Behind the data - powering Kwippe's search and art

2017-06-25

development

data, flat buffers, cbor,json, serverless

stacey reiman

One thing I knew when developing Kwippe was that our art had to pull up blazingly fast, or users would click off. Also, search results needed to be returned in a near instantaneous fashion, with as relevant of artwork as possible. In additon, we needed to develop related keyords and categories for thousands upon thousands of images. All of this had to be done by just 1 person: me.

Scary.

Ah and I forgot to add that this needed to be done on a total shoe-string budget (as in, for the less than the price of a good pair of running shoes each month). So I began researching different platforms for deliver search results to an app - as well as pricing plans for databases, rest api services, and any other services that claimed to help serve up your data in some kind of automagical, lightening fast format.

I quickly saw that Firebase - my authentication provider and first stab at database and storage - could become hideously expensive, very quickly. $1 per G of data? Aside from being 10 times the going rate, it’s a bad omen for the speed your data will be served if you begin really gathering steam with tons of simultaneous users. And nobody works this hard to launch the world’s next greatest app in order to grow slowly! While I still like Firebase for authentication and basic user info, I knew it wouldn’t work to serve up my data - in addition to the fact that there’s be no way for that to work offline or in a mobile app.

So after trying out 4 or 5 other database/rest api services - I began wondering if maybe I couldn’t come up with something better - a system where users could access ONLY the data they needed, through the smallest chunks of data possible, delivered as fast as possible. As I began reading about binary versus text based data, and how much more efficient and fast it is to serve binary files to users - I realiized that my dream database may in fact, be no database at all.

What! You must be crazy! An app with tens of thousands - and eventually hundreds of thousands - of images and keywords - run with no database at all? Yup. That’s what I’m telling you. File system only, baby. And here’s how I did it.

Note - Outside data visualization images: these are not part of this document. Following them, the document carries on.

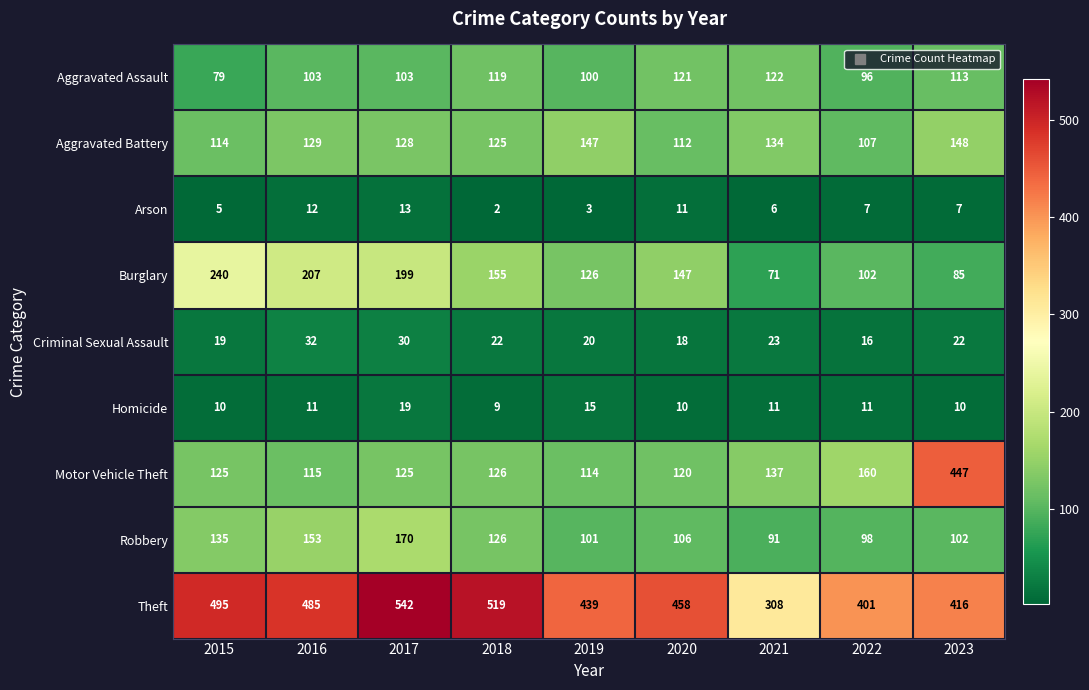

Which series has the widest spread of values?

Motor Vehicle Theft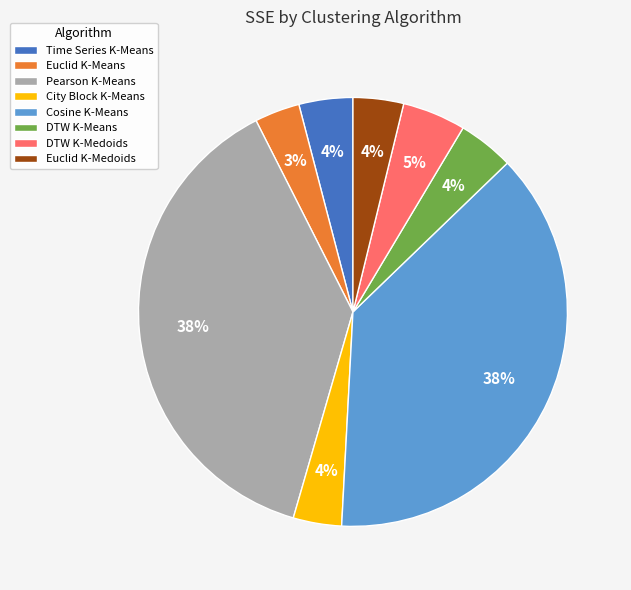

To the nearest percent, what portion does Euclid K-Medoids represent?

4%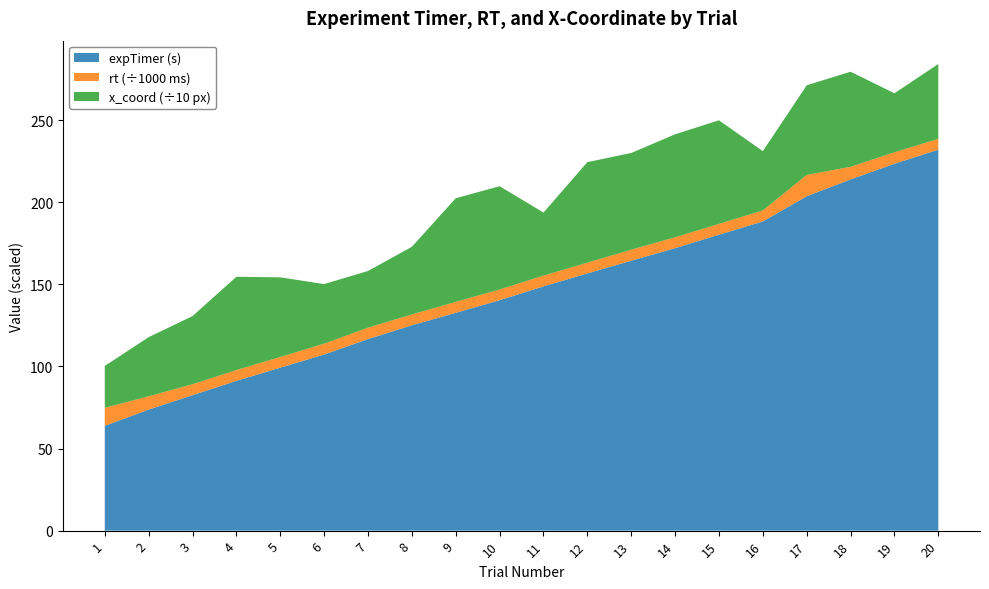

Reading left to right, extract all data points from this chart.

expTimer: 63.8	73.7	82.5	91.2	99.2	107.3	116.7	125.1	132.7	140.4	148.8	156.7	164.4	172.1	180.2	188.3	203.7	213.9	223.4	232.0
rt: 10967.0	8121.0	6677.0	6583.0	6534.0	6606.0	6968.0	6596.0	6686.0	6511.0	6574.0	6555.0	6710.0	6626.0	6595.0	6736.0	12960.0	7687.0	7040.0	6574.0
x_coord: 255.0	360.0	415.0	568.0	485.0	363.0	345.0	412.0	631.0	629.0	384.0	612.0	589.0	627.0	631.0	361.0	546.0	579.0	359.0	456.0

First - I ditched the idea that just because I need JSON, meant that I had to store the data as JSON. I looked at everything: Protocol Buffers, FlatBuffers, MessagePack, and a couple of others. But frankly the documentation for that most of stuff in Javascript was pretty terrible, and the main thing I took away from researching all of this was that BINARY was key. Put your stuff into Binary and you’re way better off. Ok. I chose CBOR for my binary format, just because it was super easy to deal with, documentation was excellent, and I could easily encode that data into CBOR via Node.js, then decode it client side, no problema. But that was just the first step to database-free bliss.

The 2nd piece was something I didn’t read about in any of the above resources - and shrunk my binary file sizes by more than 50% - in some cases much more. I used an awesome, uber simple string compression library, to compress the strings before encoding to CBOR. I even convert arrays to strings before saving.

Then it was just a matter of developing a rational system for placing my art files, as well as keyword files, into folders, and creating an index file for each folder - and I was ready to serve up both images and pre-cached keyword searches, all from the file system. And an added benefit - is that all of the artwork files, search terms, and indexes - get cached by your browser - so that unless I update the files, the user doesn’t have to request that data again. This kind of codeless cache management it certainly bliss to this programmer, as managing all of that programatically it just 1 more headache I don’t need.

Now you may be asking “ok but how the heck do you generate all this crap!” Simple, with Node.js. With 2 database systems on my end: the gorgeous and magical RethinkDB on my local machine, as well as good ole Node Dirty for temporary operations. So RethinkDB houses all of our stuff - and is used to regenerate our keyword and related keyword definitions, which do have to be re-done whenever you add artwork. I realize that isn’t the best system - but there isn’t really any way around that if you want to use a database free system.

That part could easily be done each night by chron job.

As for getting related keywords for the images - I developed a few scripts in Node.js to query word api services that return beautiful lists of synonyms, antonyms, and even categories for each term entered. I then match that up with terms that actually exist in our DB, so the user isn’t offered a word that we don’t actually have artwork for.

While I don’t want to give away all of my secret sauce here - I can say that the art, keywords and related keywords are loading faster than I ever imagined, and I like to think that users will notice the difference.